Bluebeard’s Castle is a one-act expressionist opera by Hungarian composer Béla Bartók. The original libretto was written by Béla Balázs, a poet and friend of the composer. The opera lasts only a little over an hour and there are only two singing characters onstage: Bluebeard, and his wife Judith.
In the original Hungarian version, the two have just eloped, and Judith is coming home to Bluebeard’s castle for the first time. Often described as a Gothic horror story, the story finds Judith uncovering Bluebeard’s sordid past and previous wives through the exploration of locked doors.
In the version performed in Atlanta, adapted from the Theatre of Sound in London, Judith and Bluebeard are grappling with the ramifications of Judith’s worsening dementia. The former “wives” she uncovers throughout the piece are in fact, memories of her past self.
In an interview with Opera Today, Daisy Evans, who adapted the libretto to English, explained, “It feels as if I’ve known the opera forever, and I’ve directed it in various forms – with the National Youth Orchestra and with Silent Opera [the company she founded to present explorations of staging and sound design in immersive productions of classic operas], and in 2019, again working with Stephen, in Castello di Potentino in the middle of Tuscany. And, every time there has seemed a mis-match between the Gothic elements of the story, such as the blood-stained keys, and Bartók’s music. The music is just too beautiful – it expresses the psychologies of the protagonists, it’s about love and loss and emotion. Bartók’s score is different to other representations of the tale. It’s more symbolic. So many productions present Bluebeard simply as a murderer of young women, but I can’t reconcile the music to this characterisation.”

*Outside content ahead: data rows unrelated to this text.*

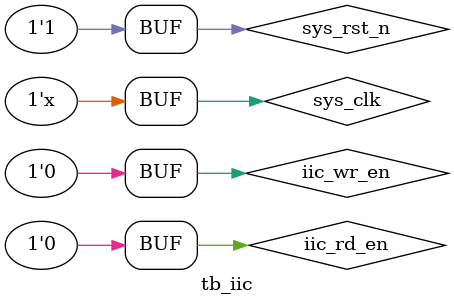
<source format=v>
`timescale 1ns/1ns

module tb_iic;

reg		sys_clk		;
reg 	sys_rst_n	;
reg 	iic_wr_en 	;
reg 	iic_rd_en 	;

wire	scl;
wire	sda;
initial begin
	iic_wr_en = 1'b0;
    iic_rd_en = 1'b0;
	sys_clk = 0;
	sys_rst_n = 0;
	#100
	sys_rst_n = 1;
	#1000
	iic_wr_en = 1'b1;
	#20
	iic_wr_en = 1'b0;
	#200000
	iic_rd_en = 1'b1;
	#20
	iic_rd_en = 1'b0;
end
always#10 sys_clk = ~sys_clk;


iic
#
(
	.SYS_CLK 	(50_000_000	),	//the frequency of system clock 
	.IIC_SCL 	(250_000	),	//the frequency of scl 
	.DEVICE_ADD	(7'b1010011	)
)
iic_inst
(
	.sys_clk			(sys_clk	),				//system clock
	.sys_rst_n			(sys_rst_n	),				//system reset negedge valid
	//---------iic user interface
	.iic_add_bit		(1'b1),			//address width 1: 16bits  0: 8bits
	.iic_wr_en			(iic_wr_en),	//write enable
	.iic_rd_en			(iic_rd_en),	//read enable
	.iic_word_add		(16'd0),		//the address of words
	.iic_wr_data		(8'h55),		//data to write
	//---------iic hardware interface
	.scl				(scl),		//serial clock
	.sda				(sda),		//serial data
	.iic_rd_data		()	//datas from iic device
);
M24LC64 	M24LC64_inst(
	.A0			(1'b1), 
	.A1			(1'b1), 
	.A2			(1'b0), 
	.WP			(1'b0), 
	.SDA		(sda), 
	.SCL		(scl), 
	.RESET   	(~sys_rst_n)
);
endmodule
</source>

In relation to her adaptation of the text, she added that the team “destroyed none of the original … it’s true to the original Hungarian, which is beautiful, abstract and ambiguous. The libretto doesn’t excavate Bluebeard’s character deeply. It’s a desperately sad experience for both of them, a terrible process. The ‘locked doors’ suggest a ‘terror mentality’. In reinventing, we’ve kept that familiar mystique but have taken the really precise specificity of the rooms in Bluebeard’s castle – the torture chamber, the armoury, the treasury – and applied them to moments in one’s life: the raising of a child, a marriage day, an argument. Often productions of the opera make Bluebeard seem rather passive but when the doors are opened, he is proud of his dominions. And, at the close three times, in a blank and monotonous tone, she says, “no more”: it is Judith who doesn’t want any more doors – in our reimagining, portals to memory – to be opened. And, we haven’t been literal: Judith doesn’t enter the chambers – each door is an atmosphere.”